#### What is asked:
A. Name every person mentioned in the Landstar presentation transcript.
B. Please supply what comes next in the Landstar presentation transcript, picking up after its final sentence.

#### Passage provided:
>> begin
Justin Yagerman - Deutsche Bank
Good afternoon, we are going to continue along with the program here and without further ado I will turn it over to Landstar’s Chairman, President and CEO, Henry Gerkens and we also have Jim Gattoni here from Landstar, Chief Financial Officer. Thank you so much.
Thanks Justin and good afternoon. Before we start let me make reference to our forward-looking statement disclaimer and with that those of you who have heard me speak before I always open up every Landstar presentation with our model definition because really to understand Landstar you really need to understand this model definition. I am going to spend a bulk of the time explaining the Landstar model because we operate very differently. We operate the truck loads arena, about a $255 billion marketplace, highly fragmented but the key to that model definition you see couple of key words, safety, very important for Landstar I have a few slides on safety later on but the bottom phraseology all right which network of agents, third party capacity owners and employees, very, very important to Landstar we don’t own any power equipment. We utilize third party capacity exclusively. We also utilize independent sales agents, all revenue that we have is put forth through our independent agents. Our job at Landstar is to make our business associates more successful.
>> end
#### Dataset extract:
>> begin
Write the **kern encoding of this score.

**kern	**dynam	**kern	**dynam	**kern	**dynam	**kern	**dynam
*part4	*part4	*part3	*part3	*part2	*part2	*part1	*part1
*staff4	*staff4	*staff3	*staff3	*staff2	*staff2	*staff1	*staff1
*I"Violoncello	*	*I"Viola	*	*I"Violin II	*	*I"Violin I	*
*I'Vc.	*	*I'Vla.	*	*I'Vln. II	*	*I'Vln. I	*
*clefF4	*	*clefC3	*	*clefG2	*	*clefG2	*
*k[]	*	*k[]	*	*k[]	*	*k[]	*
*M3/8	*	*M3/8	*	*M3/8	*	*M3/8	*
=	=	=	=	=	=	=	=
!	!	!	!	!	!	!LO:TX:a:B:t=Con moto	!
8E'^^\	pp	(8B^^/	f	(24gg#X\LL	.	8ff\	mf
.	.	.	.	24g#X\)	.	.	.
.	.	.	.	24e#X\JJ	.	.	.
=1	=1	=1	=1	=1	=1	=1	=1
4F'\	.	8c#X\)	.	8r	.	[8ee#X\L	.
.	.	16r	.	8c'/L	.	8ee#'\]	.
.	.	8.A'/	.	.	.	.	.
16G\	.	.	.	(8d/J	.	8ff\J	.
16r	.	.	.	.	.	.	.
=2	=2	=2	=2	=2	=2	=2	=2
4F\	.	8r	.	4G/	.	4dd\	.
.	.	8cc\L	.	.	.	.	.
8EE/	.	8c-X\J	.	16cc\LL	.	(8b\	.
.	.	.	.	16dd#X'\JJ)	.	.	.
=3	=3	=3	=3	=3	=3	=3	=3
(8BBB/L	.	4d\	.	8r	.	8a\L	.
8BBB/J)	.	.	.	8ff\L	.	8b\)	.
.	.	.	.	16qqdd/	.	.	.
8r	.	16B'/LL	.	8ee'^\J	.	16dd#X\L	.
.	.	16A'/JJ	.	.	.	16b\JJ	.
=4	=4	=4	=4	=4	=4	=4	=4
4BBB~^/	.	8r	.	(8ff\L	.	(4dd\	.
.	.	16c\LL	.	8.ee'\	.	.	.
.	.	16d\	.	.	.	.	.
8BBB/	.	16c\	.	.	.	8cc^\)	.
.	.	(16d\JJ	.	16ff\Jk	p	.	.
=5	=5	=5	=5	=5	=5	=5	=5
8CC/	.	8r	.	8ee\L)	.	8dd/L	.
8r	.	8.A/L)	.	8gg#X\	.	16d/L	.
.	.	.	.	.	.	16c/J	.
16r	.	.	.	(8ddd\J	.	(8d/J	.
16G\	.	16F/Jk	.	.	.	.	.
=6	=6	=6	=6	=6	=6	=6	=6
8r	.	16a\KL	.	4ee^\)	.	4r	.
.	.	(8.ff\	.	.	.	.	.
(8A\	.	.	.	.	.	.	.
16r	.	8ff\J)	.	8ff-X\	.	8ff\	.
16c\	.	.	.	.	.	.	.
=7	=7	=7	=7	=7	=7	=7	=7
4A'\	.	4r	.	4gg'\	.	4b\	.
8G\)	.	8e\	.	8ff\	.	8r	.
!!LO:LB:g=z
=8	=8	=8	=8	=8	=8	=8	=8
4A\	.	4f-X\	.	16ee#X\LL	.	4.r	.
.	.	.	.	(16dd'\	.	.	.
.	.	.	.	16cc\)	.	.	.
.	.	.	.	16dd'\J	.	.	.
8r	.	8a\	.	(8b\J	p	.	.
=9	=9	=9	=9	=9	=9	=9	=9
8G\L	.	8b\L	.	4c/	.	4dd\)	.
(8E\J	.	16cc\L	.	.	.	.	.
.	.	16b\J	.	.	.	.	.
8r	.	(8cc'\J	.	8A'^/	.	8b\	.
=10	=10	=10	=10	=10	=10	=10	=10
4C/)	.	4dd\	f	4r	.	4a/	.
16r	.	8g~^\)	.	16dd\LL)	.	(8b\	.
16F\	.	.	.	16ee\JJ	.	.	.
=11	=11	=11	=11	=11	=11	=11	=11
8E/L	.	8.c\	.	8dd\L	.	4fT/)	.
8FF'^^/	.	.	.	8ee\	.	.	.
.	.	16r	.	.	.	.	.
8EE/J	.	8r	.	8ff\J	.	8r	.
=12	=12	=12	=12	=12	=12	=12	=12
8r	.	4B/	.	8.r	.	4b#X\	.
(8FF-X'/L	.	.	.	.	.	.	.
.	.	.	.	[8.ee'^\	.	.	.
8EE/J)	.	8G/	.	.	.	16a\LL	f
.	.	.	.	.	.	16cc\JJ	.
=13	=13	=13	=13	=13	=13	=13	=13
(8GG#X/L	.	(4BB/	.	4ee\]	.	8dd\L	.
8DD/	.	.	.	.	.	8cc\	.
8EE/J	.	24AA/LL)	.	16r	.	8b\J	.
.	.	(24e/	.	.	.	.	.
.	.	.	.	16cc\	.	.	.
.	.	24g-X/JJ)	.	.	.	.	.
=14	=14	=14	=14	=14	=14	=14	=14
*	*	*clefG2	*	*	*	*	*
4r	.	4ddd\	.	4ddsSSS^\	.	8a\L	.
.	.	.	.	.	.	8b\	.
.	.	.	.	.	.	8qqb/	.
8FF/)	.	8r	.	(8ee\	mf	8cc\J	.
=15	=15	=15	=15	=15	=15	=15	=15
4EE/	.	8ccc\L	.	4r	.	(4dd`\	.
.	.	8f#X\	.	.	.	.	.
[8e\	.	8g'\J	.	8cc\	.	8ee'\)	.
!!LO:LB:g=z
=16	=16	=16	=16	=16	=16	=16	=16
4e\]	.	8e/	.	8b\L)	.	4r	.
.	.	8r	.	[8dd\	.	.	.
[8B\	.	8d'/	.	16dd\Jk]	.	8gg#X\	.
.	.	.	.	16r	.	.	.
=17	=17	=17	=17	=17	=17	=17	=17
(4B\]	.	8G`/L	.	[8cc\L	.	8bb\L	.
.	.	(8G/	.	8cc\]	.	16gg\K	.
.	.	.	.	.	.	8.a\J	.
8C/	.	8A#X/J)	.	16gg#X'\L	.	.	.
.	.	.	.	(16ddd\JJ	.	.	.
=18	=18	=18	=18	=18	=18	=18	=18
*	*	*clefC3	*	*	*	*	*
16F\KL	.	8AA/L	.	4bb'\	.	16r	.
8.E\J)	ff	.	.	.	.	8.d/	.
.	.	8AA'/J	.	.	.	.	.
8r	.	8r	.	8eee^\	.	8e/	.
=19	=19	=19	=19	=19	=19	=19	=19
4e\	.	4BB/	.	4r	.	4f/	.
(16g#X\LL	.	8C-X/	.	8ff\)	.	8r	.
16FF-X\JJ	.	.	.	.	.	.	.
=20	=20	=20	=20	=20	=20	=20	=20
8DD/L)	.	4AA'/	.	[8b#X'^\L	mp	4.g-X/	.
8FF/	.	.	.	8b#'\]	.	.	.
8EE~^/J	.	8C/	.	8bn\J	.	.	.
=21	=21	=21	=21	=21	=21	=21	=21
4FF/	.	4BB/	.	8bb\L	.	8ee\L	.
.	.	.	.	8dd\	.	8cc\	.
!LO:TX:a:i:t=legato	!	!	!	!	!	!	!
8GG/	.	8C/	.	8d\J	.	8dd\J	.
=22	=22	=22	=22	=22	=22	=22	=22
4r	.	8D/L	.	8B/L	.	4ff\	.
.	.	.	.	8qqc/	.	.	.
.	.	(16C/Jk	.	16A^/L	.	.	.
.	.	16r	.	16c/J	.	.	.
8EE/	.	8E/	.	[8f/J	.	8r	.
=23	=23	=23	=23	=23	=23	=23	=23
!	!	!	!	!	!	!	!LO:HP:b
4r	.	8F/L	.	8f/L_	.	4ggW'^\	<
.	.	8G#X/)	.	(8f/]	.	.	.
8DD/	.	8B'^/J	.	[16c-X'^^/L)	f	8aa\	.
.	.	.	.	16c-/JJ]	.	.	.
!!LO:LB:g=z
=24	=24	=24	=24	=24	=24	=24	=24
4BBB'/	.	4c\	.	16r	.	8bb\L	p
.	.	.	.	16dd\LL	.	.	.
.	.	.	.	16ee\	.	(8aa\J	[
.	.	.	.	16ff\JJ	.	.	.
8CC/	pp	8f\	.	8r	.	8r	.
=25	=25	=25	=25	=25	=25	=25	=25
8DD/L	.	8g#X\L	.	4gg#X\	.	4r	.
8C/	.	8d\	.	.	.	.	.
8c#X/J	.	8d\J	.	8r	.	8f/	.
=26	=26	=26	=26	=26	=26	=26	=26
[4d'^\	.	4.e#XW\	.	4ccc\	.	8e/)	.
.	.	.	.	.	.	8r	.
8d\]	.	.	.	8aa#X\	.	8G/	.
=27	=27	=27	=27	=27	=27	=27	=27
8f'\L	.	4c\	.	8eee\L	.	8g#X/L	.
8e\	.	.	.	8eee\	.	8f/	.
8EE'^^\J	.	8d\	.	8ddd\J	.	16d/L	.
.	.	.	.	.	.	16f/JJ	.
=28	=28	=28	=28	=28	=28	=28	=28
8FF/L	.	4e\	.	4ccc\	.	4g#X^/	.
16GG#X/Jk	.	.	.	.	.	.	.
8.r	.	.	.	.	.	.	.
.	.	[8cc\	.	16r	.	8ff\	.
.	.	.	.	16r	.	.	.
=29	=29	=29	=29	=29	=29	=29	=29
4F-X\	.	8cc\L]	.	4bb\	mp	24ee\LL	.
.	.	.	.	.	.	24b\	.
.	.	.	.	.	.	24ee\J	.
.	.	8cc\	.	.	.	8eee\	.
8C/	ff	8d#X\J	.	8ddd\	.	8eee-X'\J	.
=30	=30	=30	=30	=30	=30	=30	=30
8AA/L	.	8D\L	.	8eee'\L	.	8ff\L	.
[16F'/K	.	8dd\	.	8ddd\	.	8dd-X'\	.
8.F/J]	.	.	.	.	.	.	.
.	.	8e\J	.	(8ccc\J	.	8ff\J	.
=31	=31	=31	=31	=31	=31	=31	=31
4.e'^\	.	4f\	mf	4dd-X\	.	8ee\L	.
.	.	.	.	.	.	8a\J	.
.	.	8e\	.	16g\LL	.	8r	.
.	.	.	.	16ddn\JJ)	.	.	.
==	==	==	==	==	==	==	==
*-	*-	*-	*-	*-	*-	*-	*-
>> end
#### Task-by-task results:
A. Justin Yagerman, Henry Gerkens, Jim Gattoni

B.
So when you think about success everything we do is to try to make our agent successful and our third party capacity successful. If we can accomplish that well then Landstar is successful and obviously we have a network on employees. We are located in three different locations about 1300 employees across the United States. From a services, these are the services that we provide, 92% of our revenue is generated through truck load. We offer a variety of different services, back in 2009 we acquired two technology based companies which also allow us to play in the arena where we can also manage the freight. Our objective is really to manage the freight and move the freight. A to Z solution and what we are trying to do for customers is to go in and understand what solution best fits the customer, whether it be a technology solution or whether it be some sort of freight solution but again we have a wide array of services that we have for our customer base.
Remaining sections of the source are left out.